:: Extrait fourni ::
Quand le Canard découvre le “poing sonneur” des Lilas
En ce 12 novembre 1958, les lecteurs du Canard enchaîné qui feuillettent la rubrique Du chant à la une tombent sur un nom encore inconnu : Serge Gainsbourg.
Le chroniqueur qui s’enflamme pour lui, plume acérée et oreille fine, n’est autre que Boris Vian.
Deux artistes, deux “inclassables”, se croisent ainsi dans une page devenue historique : la rencontre du jazz et de la chanson, du non-conformisme et de la verve, du désenchantement élégant et du swing en contrebande.
« Tirez deux sacs de vos fouilles et raquez au disquaire »
Dès l’attaque, le ton est donné.
Vian interpelle ses lecteurs comme un cabaretier invectiverait la salle :
« Allez, lecteurs ou auditeurs toujours prêts à brailler contre les fausses chansons et les faux de la chanson, tirez deux sacs de vos fouilles et raquez au disquaire… »
Et d’ajouter, faussement désinvolte :
« …en lui demandant le Philips B 76447 R. Réclame non payée, je ne travaille plus chez Philips. »
Une pique pour rire, évidemment — mais aussi un clin d’œil : Boris Vian, qui avait quitté la firme un an plus tôt, sait de quoi il parle. Entre 1955 et 1957, il y a produit et défendu quantité de jeunes chanteurs à texte. Gainsbourg, qu’il baptise ici d’un “Gainsbourg Serge et né à Paris le 2 avril 1928”, est pour lui le chaînon manquant : un poète à contre-voix, nourri de jazz, d’autodérision et de mélancolie.
Un disque, un ton : la naissance d’un univers
Vian ne se contente pas de saluer un premier disque prometteur : il en dresse une véritable cartographie esthétique.
Le 33 tours Du Jazz dans le ravin rassemble huit chansons, dont plusieurs deviendront des classiques.
L’auteur de L’Écume des jours s’attarde d’abord sur le travail d’arrangement d’Alain Goraguer, compositeur et pianiste attitré du jeune Serge :
« Chacun des neuf arrangements qu’il a écrits sur les chansons vaut dans les 17 à 19 sur 20, malgré un piano parfois mal accordé ; mais ça, c’est pas la faute de Goraguer. »
Le ton est complice, fraternel, technique aussi. Vian connaît les musiciens et parle leur langue : celle du “piano désaccordé”, du “vibraphone quand il y en a un”.

:: Tâches à faire ::
- A) Les affirmations suivantes concordent-elles avec l'extrait fourni ? (i) La chronique sur Gainsbourg a paru le 12 novembre 1958. (ii) Boris Vian travaillait encore chez Philips quand il l'a écrite. (iii) Alain Goraguer était le pianiste attitré du jeune Serge. Répondez à chacune par oui ou non, en citant mot pour mot les mots du passage qui tranchent.
- B) Selon l'extrait fourni, dans quelle rubrique du Canard enchaîné le nom de Serge Gainsbourg est-il apparu ?

:: Données enregistrées ::

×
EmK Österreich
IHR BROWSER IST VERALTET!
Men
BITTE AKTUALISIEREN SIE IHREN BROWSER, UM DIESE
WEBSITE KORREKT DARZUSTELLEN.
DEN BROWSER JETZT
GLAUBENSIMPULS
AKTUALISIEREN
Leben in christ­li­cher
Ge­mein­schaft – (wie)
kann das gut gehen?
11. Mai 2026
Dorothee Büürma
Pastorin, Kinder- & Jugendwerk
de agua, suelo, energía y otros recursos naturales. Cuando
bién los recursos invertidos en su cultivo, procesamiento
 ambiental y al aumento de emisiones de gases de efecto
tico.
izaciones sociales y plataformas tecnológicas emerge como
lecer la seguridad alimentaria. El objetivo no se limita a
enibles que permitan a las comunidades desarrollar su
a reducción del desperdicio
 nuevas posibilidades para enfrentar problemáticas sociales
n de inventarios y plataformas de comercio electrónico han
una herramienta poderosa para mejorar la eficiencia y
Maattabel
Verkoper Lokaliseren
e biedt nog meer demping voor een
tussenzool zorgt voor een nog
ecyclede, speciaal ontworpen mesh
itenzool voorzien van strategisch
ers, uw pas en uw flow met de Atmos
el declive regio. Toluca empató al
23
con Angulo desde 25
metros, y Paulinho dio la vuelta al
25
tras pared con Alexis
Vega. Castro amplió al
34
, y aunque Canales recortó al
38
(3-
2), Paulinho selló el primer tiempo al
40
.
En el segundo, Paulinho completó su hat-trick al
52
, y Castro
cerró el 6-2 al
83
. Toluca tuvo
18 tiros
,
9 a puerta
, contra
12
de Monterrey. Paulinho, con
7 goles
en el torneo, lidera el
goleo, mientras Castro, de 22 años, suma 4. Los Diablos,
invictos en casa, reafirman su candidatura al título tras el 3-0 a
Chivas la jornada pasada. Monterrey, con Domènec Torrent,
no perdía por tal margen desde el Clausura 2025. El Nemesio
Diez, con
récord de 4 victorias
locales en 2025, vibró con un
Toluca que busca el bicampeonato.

:: Réponses ::
- A)
(i) Oui : « En ce 12 novembre 1958 ».
(ii) Non : « je ne travaille plus chez Philips ».
(iii) Oui : « compositeur et pianiste attitré du jeune Serge ».

- B) Dans la rubrique Du chant à la une.